Hi,
The following Kernel seems to run into trouble on the Tesla T10 GPU:
[codebox]
/--------------------------------------/
#define COUNT 256
global void findSum(numType *cu_result)
{
numType temp=0;
for (int i=0;i<COUNT;i++)
{
temp +=80189;
}
*cu_result=(temp/COUNT);
return;
};
/-----------------------------/[/codebox]
When numType is “float”, output is: 80188.8
When numType is “double” output is: -2.22507e-308
In both cases I call the kernel in the following manner:
[codebox]
numType *cu_result;
cudaMalloc((void**)&cu_result, sizeof(numType));
findSum<<<1,1>>>(cu_result);
[/codebox]
So there is just 1 block with 1 thread.
Am I doing something wrong?
Best,
Raghavan
I’ll bet you’re not compiling with the -arch sm_13 flag to enable double precision.
Indeed I was not! This takes care of the case where “numType” is “double”.
But the single precision problem still exists. I guess this really is a bug
in the hardware??
This seems to a single precision issue rather than a CUDA specific
issue. Never mind…
Nope, your Tesla (and your floats) are working just like they should be.

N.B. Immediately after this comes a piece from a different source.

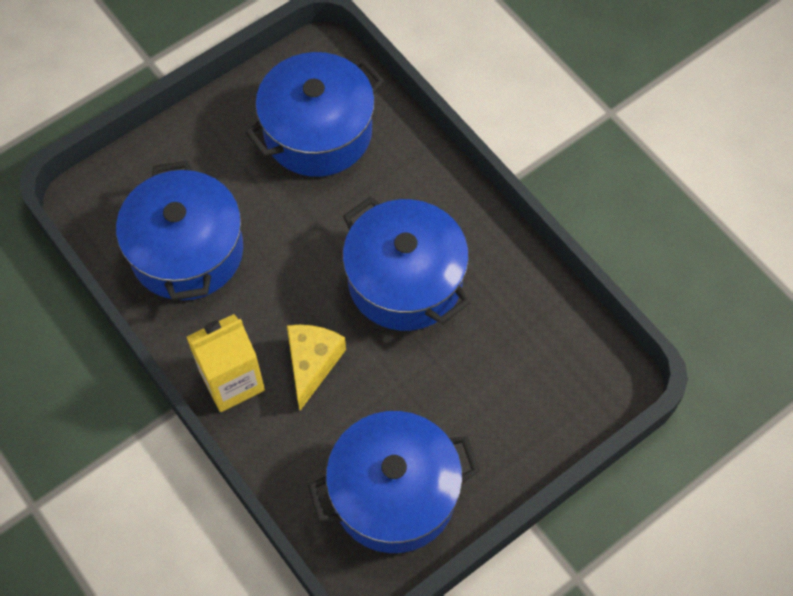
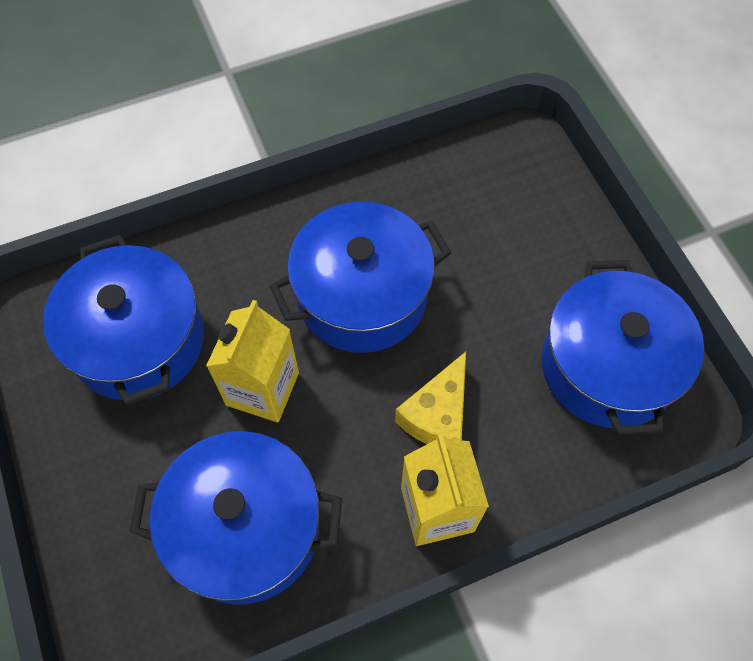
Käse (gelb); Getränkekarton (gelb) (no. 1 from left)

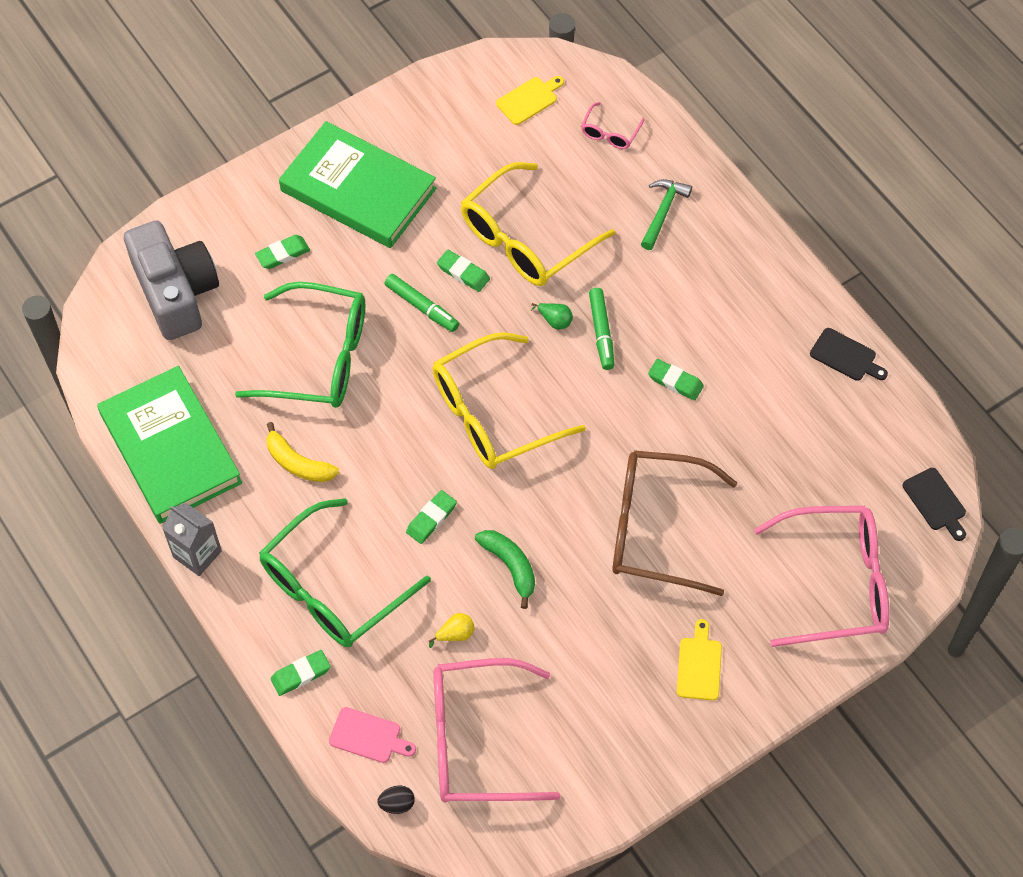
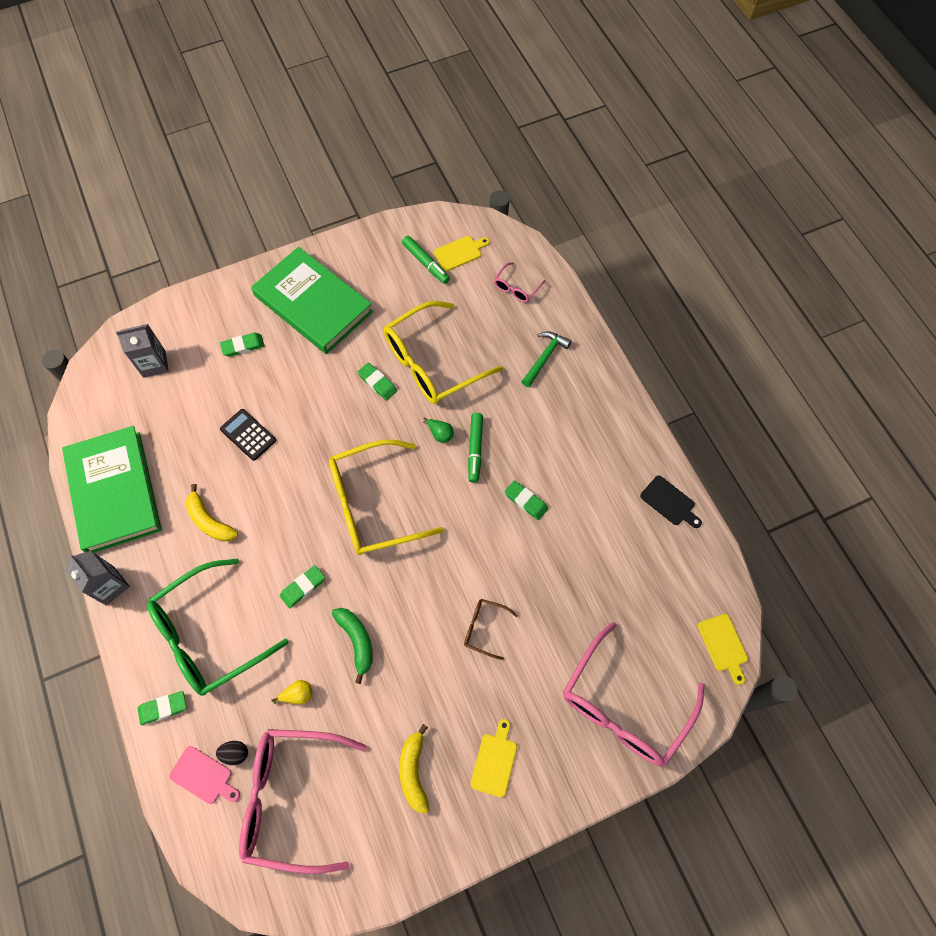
Getränkekarton (grau) (no. 2 from left); Filzstift (grün) (no. 1 from left); Taschenrechner (schwarz); Brille (braun); Schneidebrett (gelb) (no. 3 from left); Brille (rosa) (no. 3 from left); Ei (schwarz); Banane (gelb) (no. 2 from left)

A float can’t hold integers larger than 2^24 exactly, so your sum has floating point truncation losses.
If you do the same accumulation loop on the CPU, you’ll get the identical 80188.8 result as the Tesla.
Floating point seems so simple, but it’s sometimes fiendish! A long but useful guide:
http://citeseerx.ist.psu.edu/viewdoc/summa…=10.1.1.22.6768
You can almost summarize it by saying “be careful adding numbers of different magnitudes, and don’t trust the difference between two numbers of the same magnitude.”
In this case, you’re doing the former by adding values like 80189.0 to numbers that are two orders of magnitude larger, like 20528330.0.